Chaque mois le CDES vous propose dans Jurisport l’expression d’un point de vue sur un sujet d’actualité du secteur du sport !
Pour ce numéro, retrouvez Jean-Pierre Karaquillo, professeur émérite de l’Université de Limoges.
Que déduire des réactions condamnatoires des acteurs du sport au déclenchement et à l'installation de la guerre en Ukraine ?
Le sport, principalement celui qui fait vibrer les foules et enfièvre leur passion est un théâtre où dans tous les pays les élus politiques en charge du bien-être des citoyens d’une nation – chefs d’État et ministres – cherchent à alimenter leur notoriété. Mais trop peu y sont des acteurs qui pénètrent jusqu’à son cœur, à défaut de connaître les coutumes, les usages des institutions sportives et les codes de vie des sportifs. Faut-il s’en féliciter ou le déplorer ? Cela dépend des circonstances qui seules en décident.
Quoi qu’il en soit, il demeure que les représentants des États démocratiques n’entendent pas se suppléer au mouvement olympique ou fédéral et avoir la mainmise sur les sportifs qui y sont rattachés.
L’autonomie des comités nationaux olympiques et des fédérations sportives nationales, quand bien même elle n’est pas sans limite, est la règle.

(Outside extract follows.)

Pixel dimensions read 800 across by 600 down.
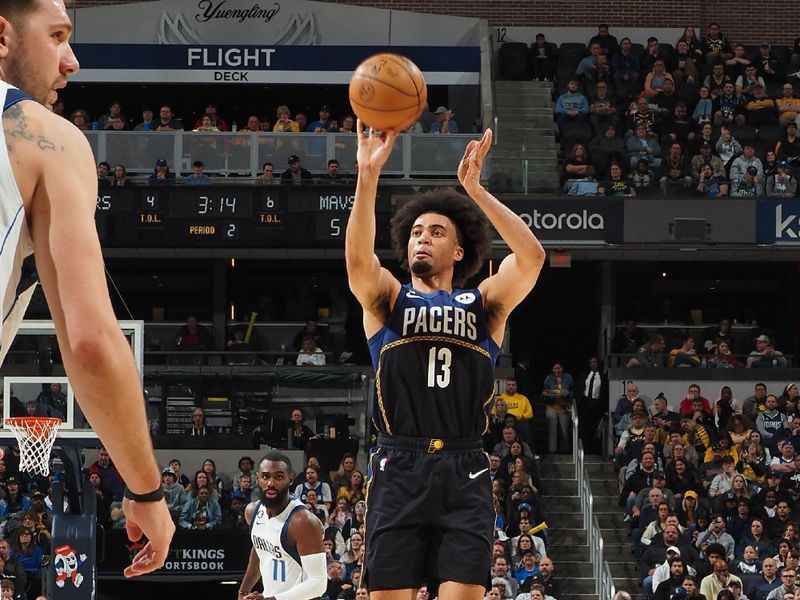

Il n’en est, nuisiblement, pas ainsi dans certains pays où les institutions sportives nationales sont inféodées à la volonté de dirigeants politiques autocrates qui, parallèlement, font en sorte que les sportifs biberonnés en vue d’accéder au haut niveau et les sportifs d’élite façonnés à leur frénésie géopolitique obtempèrent à leurs désirs égocentriques expansionnistes. Et ces embrigadements deviennent des tragédies insupportables lorsque se déclenche et s’incruste un cataclysme d’une virulence armée et humaine inouïe tel l’envahissement de l’Ukraine par la Russie.
L’étendue universelle des révulsions, des angoisses et des peurs ne pouvait pas, naturellement, ne pas atteindre les acteurs du sport. Aussi à cet égard, ne faut-il pas sous-estimer les décisions de portée financière et sportive de clubs sportifs, du Comité international olympique, des fédérations sportives internationales et nationales, assorties de répercussions préjudiciables à la Russie. Regrettons, cependant, que quelques-unes d’entre elles n’aient agi qu’après des tergiversations qui prêtent au doute. D’aucuns avanceront sûrement que ces prises de position sont dues, essentiellement, à la poussée planétaire des réprobations politiques et populaires. Sans doute y a-t-il là une part de vérité. Il peut néanmoins être objecté à ces propos abrupts et péremptoires en s’appuyant sur une autre croyance empruntée à l’espoir : à savoir que la défense de l’humanisme, dans laquelle baignent ses engagements et qui s’inscrivent de fait au sommet des principes fondamentaux du mouvement sportif institutionnalisé, imposait une condamnation radicale des agissements russes avérés. Se défausser en évoquant son apolitisme, sa neutralité n’aurait eu, en l’occurrence, aucun sens1.
Comment, également, ne pas être rassuré par les sursauts de sportifs réputés de toutes nationalités y compris de sportifs russes ou russophobes. Pourtant ils n’ignoraient pas les représailles et autres conséquences auxquelles ils se risquaient. Qu’il soit, à ce constat, permis, aussi, de se persuader que leurs postures critiques à l’endroit des initiateurs d’une épouvantable déflagration sont irrésistiblement guidées par des ressentis d’injustice générés par l’élévation des exigences mentales et morales qui sont les leurs dans l’exercice de leur pratique. N’est-il pas évident que n’est pas sportif de haut niveau qui seulement veut.
- D’autant qu’en d’autres temps ou (et) en d’autres lieux, dans des situations guerrières détestables, ses prises de position n’ont été, sous couvert des principes d’apolitisme et de neutralité, ni sans susciter de vives et acerbes contestations ni sans ambiguïtés.